Les “gros mots” de Jean-Paul Pelras : La baffe

Avant de signifier, entre autres termes empruntés à l’argot, la mornifle, la rallonge, la mandale, la limande, le taquet, la tarte, la claque ou la torgnole, la baffe était utilisée en vieux français pour désigner le fagot, le faisceau ou le paquet. Dans le “Dictionnaire Godefroy” on peut lire à ce propos : “Lesquelz compaignons portoient chacun une baffe de jon pour pescher.”

La baffe donc, qui se perd ou arrive à bon port (ou “bon porc”) selon qu’elle soit administrée par des marins ou des wokistes. La baffe de Bayrou à un jouvenceau qui essayait de lui tirer son larfeuil du côté de Strasbourg en 2002 reste, en ce qui me concerne, la plus mémorable, car instinctive et politiquement incorrecte puisqu’elle valut au candidat à l’élection présidentielle une remontée dans les sondages. Depuis, certains l’auront remarqué, celui qui devint ministre à plusieurs reprises et occupe désormais le poste mystérieux de Haut-commissaire au “plan-plan” ne nous a plus jamais vraiment surpris.

Arrive ensuite celle que Lino réserva à Adjani. Ou encore celles offertes gracieusement aux Romains par Obélix, sur le papier depuis plus de 64 ans ou à l’écran par Depardieu notamment.
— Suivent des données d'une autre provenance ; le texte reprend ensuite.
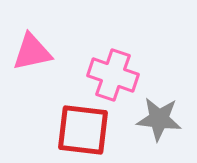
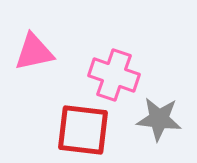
pink triangle: moved 2 px right
pink cross: moved 1 px right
Depardieu, virtuose de la baffe gratifiée en rafales avec une cadence qui force l’admiration dans “La chèvre”, “Les compères” ou “Uranus”, entre autres prestations qui pourraient bientôt disparaître des écrans derrière les couvre-feux d’opinion et quelques pétitions rédigées à la petite semaine par ceux qui se précipitent moins rapidement lorsqu’il faut condamner les artistes abonnés aux bassines de coke et autres écrivaillons ou politiciens post soixante-huitards adeptes de chatouilles prépubères.

Mais revenons à ces baffes reçues voilà déjà quelques décennies au comptoir d’un bal musette parce que, pour emprunter un peu à Brassens, nous avions osé balancer “une louche au valseur” de quelques musquetes. Oui, ces baffes qui, la plupart du temps, se déplacent par deux pour former une paire et défier l’adversaire ou le réduire au silence. La baffe, ce “gros mot” qui fait sourire quand il évoque celles distribuées à l’avenant aux passagers d’un train en partance par Noiret et Tognazzi restés sur le quai dans “Mes chers amis”. La baffe, également usitée pour désigner un petit village vosgien. La baffe qui réveille ou anesthésie. La baffe qui n’obtient plus grâce aux yeux des aseptiseurs de service, des puritains, des métaphrastes, des aristarques et des moralisateurs de faction, car la vox populi bien éduquée lui préfère désormais l’usage, la précaution, le simulacre, la diffamation, la pétition, le procès et la circonvolution. De quoi nous faire regretter les bonnes vieilles baffes d’antan qui étaient à la franchise et au franc-parler ce que la poignée de main était à l’engagement et à la loyauté.